Flexibility and adaptability is helpful because there are things you cannot change.  My America roommate had flawless Chinese speaking skills and knew Taiwan like a local.  But he couldn’t accept the car driving culture in Taipei. There cars not pedestrians have the right of way at intersections. If you didn’t learn this you could get hurt. My roommate refused to accept this, choosing to ‘be ugly’ and pound on the hoods of cars that cut him off or came too close.  I adapted and learned to get out of the way of cars lest I get hit.

I was raised in the border town of Windsor, Ontario, Canada, on the other side of the river from Detroit, Michigan.  A couple days after I graduated from the local university, I flew to Taipei, Taiwan with $800 dollars in traveller’s checks in my pocket and a tape cassette with Mandarin Chinese lessons on it.  I didn’t have a job and only had a five day hotel reservation.

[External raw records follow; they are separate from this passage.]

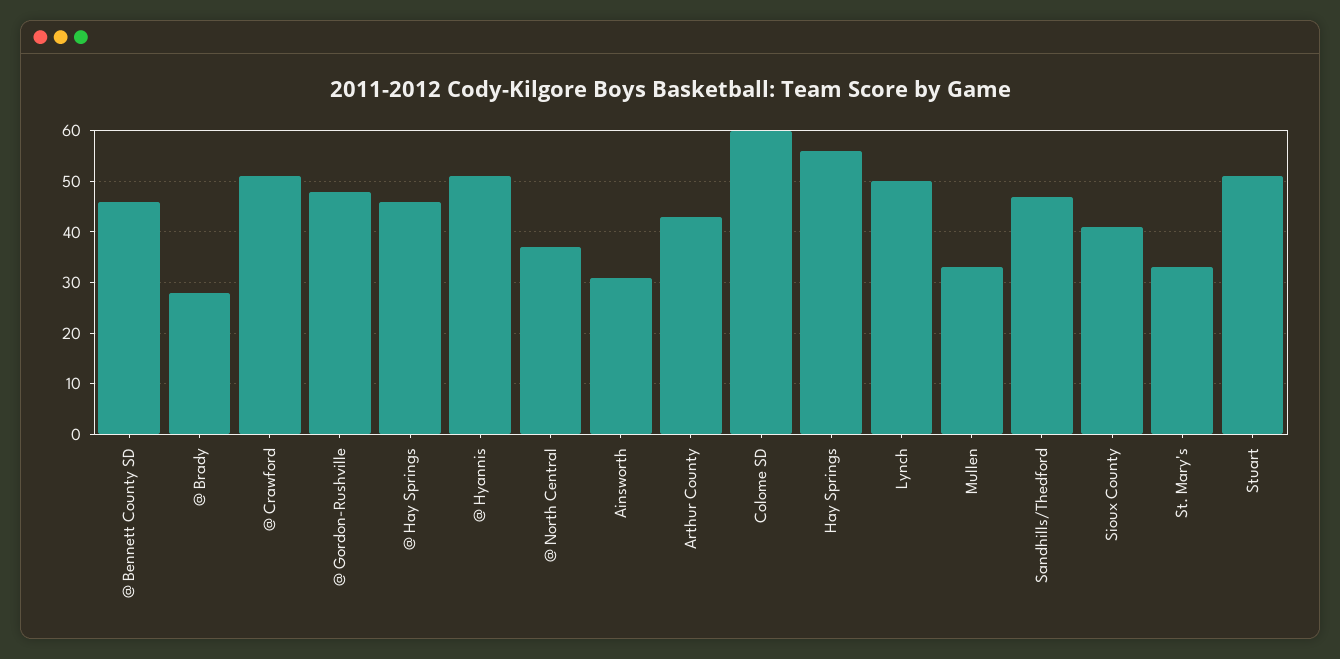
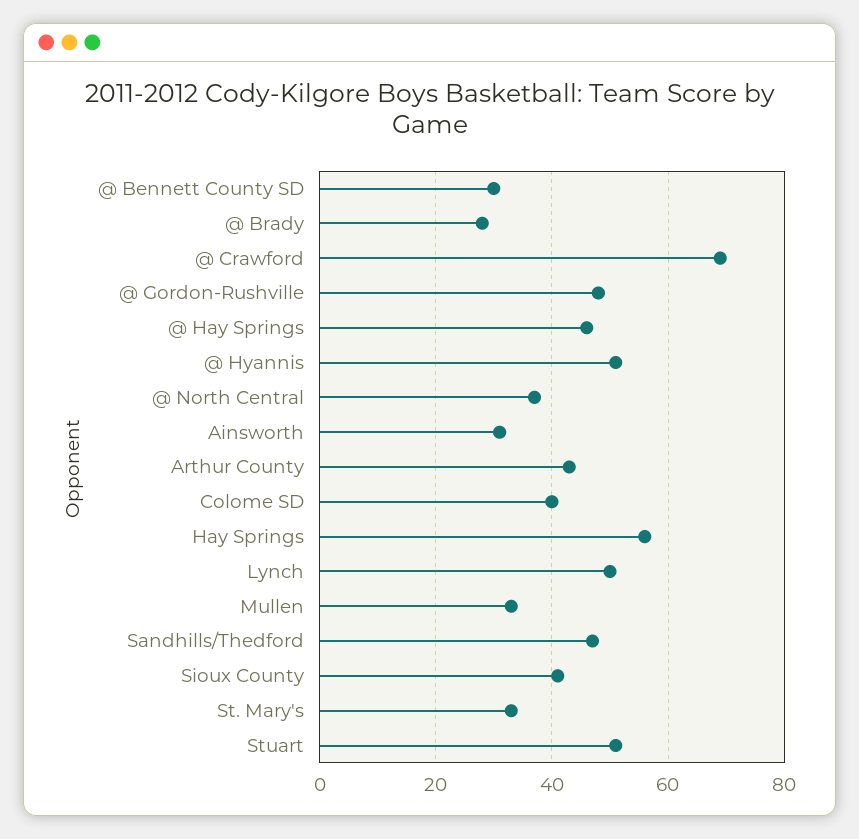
  {
-   "@ Bennett County SD": 45,
+   "@ Bennett County SD": 30,
    "@ Brady": 30,
-   "@ Crawford": 50,
+   "@ Crawford": 70,
    "@ Gordon-Rushville": 50,
    "@ Hay Springs": 45,
    "@ Hyannis": 50,
    "@ North Central": 35,
    "Ainsworth": 30,
    "Arthur County": 45,
-   "Colome SD": 60,
+   "Colome SD": 40,
    "Hay Springs": 55,
    "Lynch": 50,
    "Mullen": 35,
    "Sandhills/Thedford": 45,
    "Sioux County": 40,
    "St. Mary's": 35,
    "Stuart": 50
  }

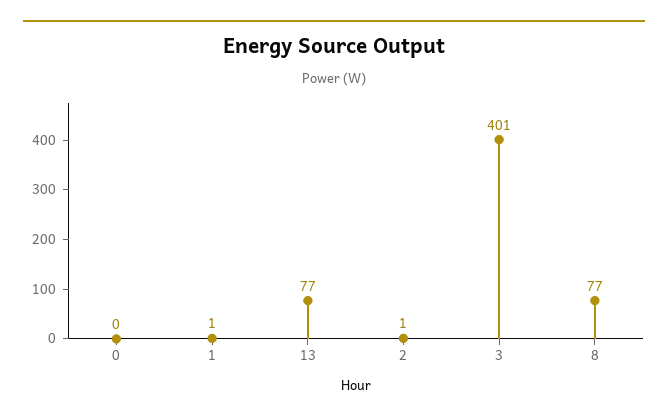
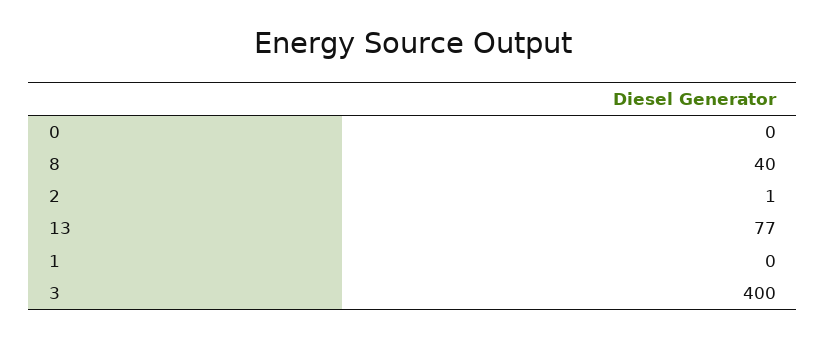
  {
    "0": 0,
-   "1": 1,
+   "1": 0,
    "13": 77,
    "2": 1,
-   "3": 401,
+   "3": 400,
-   "8": 77
+   "8": 40
  }

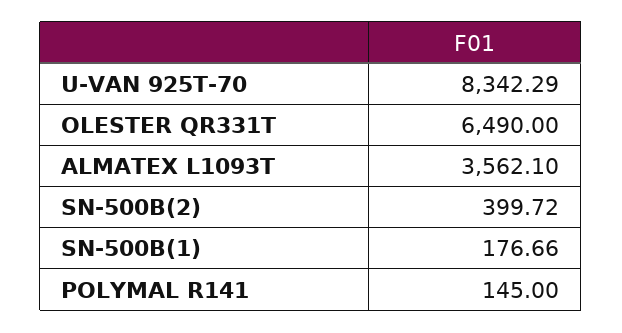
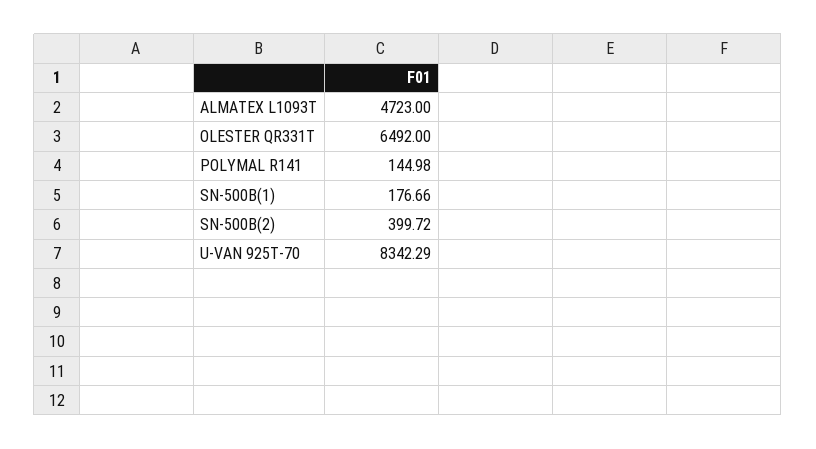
  {
    "U-VAN 925T-70": 8342.29,
-   "OLESTER QR331T": 6490,
+   "OLESTER QR331T": 6492,
-   "ALMATEX L1093T": 3562.1,
+   "ALMATEX L1093T": 4723,
    "SN-500B(2)": 399.72,
    "SN-500B(1)": 176.66,
-   "POLYMAL R141": 145
+   "POLYMAL R141": 144.98
  }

I had no friends or real prospects. I survived but I did eat white rice for a month when a thief stole my pay packet. Fewer than 20 years later, I managed a $140M regional P&L for a Fortune 250 multinational - things change, and they often get better.

From Taiwan, I returned home and worked in Toronto for 4 years.  Then came Hong Kong (5 years), Tokyo (1), Silicon Valley (3), Singapore (3.5) and Beijing (7).  My status changed along the way too: from single, to married to father to empty nester. I’ve worked mostly in technology - software and wireless -  and have been a management consultant for major firms, including the US Department of State, and a multiple award-winning entrepreneur. Along the way I became proficient in Mandarin Chinese and somewhat of an expert in body language.